Concordia National Archaeological Museum
The Concordia National Museum, the first state antiquarian institute in the post-unification Veneto, preserves the finds from the excavations of the ancient Roman colony Iulia Concordia and from the neighboring territory.
Inaugurated in 1888, the museum was built from scratch to accommodate the material that emerged during the successful excavations conducted by Dario Bertolini, a Portuguese lawyer with a passion for archeology, in the urban area and in the "Sepolcreto dei Militi" of Concordia Sagittaria, as well as the conserved in the collection of the notable Muschietti family and in the Episcopal Seminary.

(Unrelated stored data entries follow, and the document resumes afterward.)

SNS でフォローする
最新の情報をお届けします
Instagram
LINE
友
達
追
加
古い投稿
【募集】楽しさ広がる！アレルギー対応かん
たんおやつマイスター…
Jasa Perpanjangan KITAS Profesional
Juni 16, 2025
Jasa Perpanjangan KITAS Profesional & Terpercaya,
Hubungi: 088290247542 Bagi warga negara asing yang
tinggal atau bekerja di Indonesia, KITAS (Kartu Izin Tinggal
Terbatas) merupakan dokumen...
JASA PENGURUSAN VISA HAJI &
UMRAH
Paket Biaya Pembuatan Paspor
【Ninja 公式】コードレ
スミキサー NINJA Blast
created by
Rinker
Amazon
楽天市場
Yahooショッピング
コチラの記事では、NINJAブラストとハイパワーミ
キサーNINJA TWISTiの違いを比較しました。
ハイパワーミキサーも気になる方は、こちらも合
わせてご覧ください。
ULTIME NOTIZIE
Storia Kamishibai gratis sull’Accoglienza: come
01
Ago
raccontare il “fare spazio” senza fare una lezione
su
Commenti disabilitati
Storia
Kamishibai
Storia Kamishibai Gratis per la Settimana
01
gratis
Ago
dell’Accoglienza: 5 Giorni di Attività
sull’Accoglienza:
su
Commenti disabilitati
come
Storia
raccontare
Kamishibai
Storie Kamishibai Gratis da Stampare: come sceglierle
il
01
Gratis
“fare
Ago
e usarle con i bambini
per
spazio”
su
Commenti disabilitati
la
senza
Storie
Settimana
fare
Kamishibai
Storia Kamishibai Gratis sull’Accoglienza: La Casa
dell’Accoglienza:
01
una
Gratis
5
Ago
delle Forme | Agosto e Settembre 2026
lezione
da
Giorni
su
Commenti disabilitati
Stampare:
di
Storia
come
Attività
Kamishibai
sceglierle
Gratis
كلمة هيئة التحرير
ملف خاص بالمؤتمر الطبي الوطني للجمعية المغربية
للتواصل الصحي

The building, designed by the engineer Antonio Bon, has a structure in the shape of an early Christian basilica with three naves, both to evoke the early Christianity of Concordia and to reflect the stylistic taste of the time, which tends to re-propose structures with a medieval appeal.
The Museum largely preserves what was the nineteenth-century layout: on the ground floor is the large room with three naves in which architectural elements, steles and funerary monuments, portraits and epigraphic material are exhibited; in an adjoining room, to the right of the entrance, there are marble portraits, decorative elements belonging to public and private spaces of Concordia and coins found in the countryside around Concordia.
On the first floor, in the three rooms, materials pertaining to the pre-Roman phase of the site and various finds from the Roman era are exhibited, such as bronzes, bricks, ceramics, glass, plasters and gems. Some of the pieces unearthed during the most recent excavations are also presented, including early medieval material.